Simone cruccia lo sguardo, preoccupato. «Ora è tutto ok?» domanda alzando lo sguardo.

«Si, si, niente di che.» sorride. «Non —non c'entrava nulla la cosa della piscina ... volevo fatti sape questo.» chiarisce con voce bassa.

Simone sorride leggermente e si sente il petto meno peso. Forse era stato fondamentale venire a conoscenza di quel dettaglio.

«Mh.» annuisce.

«Allora?

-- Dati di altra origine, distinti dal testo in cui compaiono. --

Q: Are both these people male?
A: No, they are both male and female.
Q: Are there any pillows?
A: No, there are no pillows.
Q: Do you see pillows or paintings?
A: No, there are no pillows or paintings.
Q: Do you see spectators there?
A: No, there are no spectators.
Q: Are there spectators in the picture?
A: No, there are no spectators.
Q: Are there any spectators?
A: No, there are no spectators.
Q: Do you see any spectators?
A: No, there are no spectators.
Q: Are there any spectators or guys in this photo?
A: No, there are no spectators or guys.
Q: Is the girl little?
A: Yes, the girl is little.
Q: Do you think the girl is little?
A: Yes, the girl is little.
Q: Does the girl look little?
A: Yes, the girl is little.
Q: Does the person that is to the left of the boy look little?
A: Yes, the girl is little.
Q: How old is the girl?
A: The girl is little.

T'ha fatto così schifo vede una partita de calcio?»

«Non troppo dai, -ride- anche se, ad esser sincero, il numero nove è un po' scarsino, eh.» lo prende in giro.

«Ah ah ah.» lo guarda per una frazione di secondo e, nella mente, gli arriva un'idea. «Fammi vede le tue de capacità calcistiche allora, vieni su.»

«Ora?»

«Seh, ora.»

Così Simone si sente prendere per la mano: è costretto a correre giù per le scale, come fa Manuel, per non rimanere troppo indietro.

Il maggiore raccatta una palla da un angolo del campo e la fa rotolare sul pratino finché non sbatte contro la punta dei mocassini dell'altro.

Simone prova a tenere il gioco per qualche passaggio ma, evidentemente, è in grosse difficoltà tant'è che quasi inciampa nei proprio piedi.

Manuel si lascia scappare una risata e «fatti dire che sei 'n po' impedito Simò.» gli dice mentre si avvicina a lui, lo squadra ben bene e si sofferma qualche secondo di troppo sulla chioma ricciola e corvina.

«Perché mi osservi?»

«Nun te sto osservando.» mente. «Stavo pensando che mo i capelli disordinati li hai tu.»

Al che Simone si porta la mano sinistra tra i ricci per constatare ciò che ha detto l'altro: a lui non sembrerebbe, a dire il vero.

«Non è vero.» pigola.

«E 'nvece si, -ride- mo aggiusto tutto però.» dal braccio prende un sottile elastico arrotolato su sé stesso tre volte, la fascetta, e la infila sulla nuca di Simone, lo sistema bene e lascia che gli incoroni i capelli che, forse forse, non erano così male come aveva insinuato.

Il minore ride e, quando abbassa lo sguardo, si rende conto che Manuel ha il naso poco lontano dal suo.

Oddio, di nuovo. Palpitazioni e batticuore, chissà che imbarazzo se fossero udibili anche al di fuori del suo petto - pensa Simone.

Questa volta è Manuel che si sporge un po' e prova a far collidere le loro labbra: tenta l'impresa ma la fallisce perché, adesso, il corvino si sposta portandosi dietro il pallone da calcio che, fino a quel momento, era stato ai suoi piedi.

«Oggi sei tu che mi baci a tradimento, -ride- guarda che dovrai sudare per riprenderla e segnare un goal.» espone con il suo fare da maestrino.

Manuel spinge un po' i denti nel proprio labbro e soffoca qualsiasi cosa avesse pensato di dire.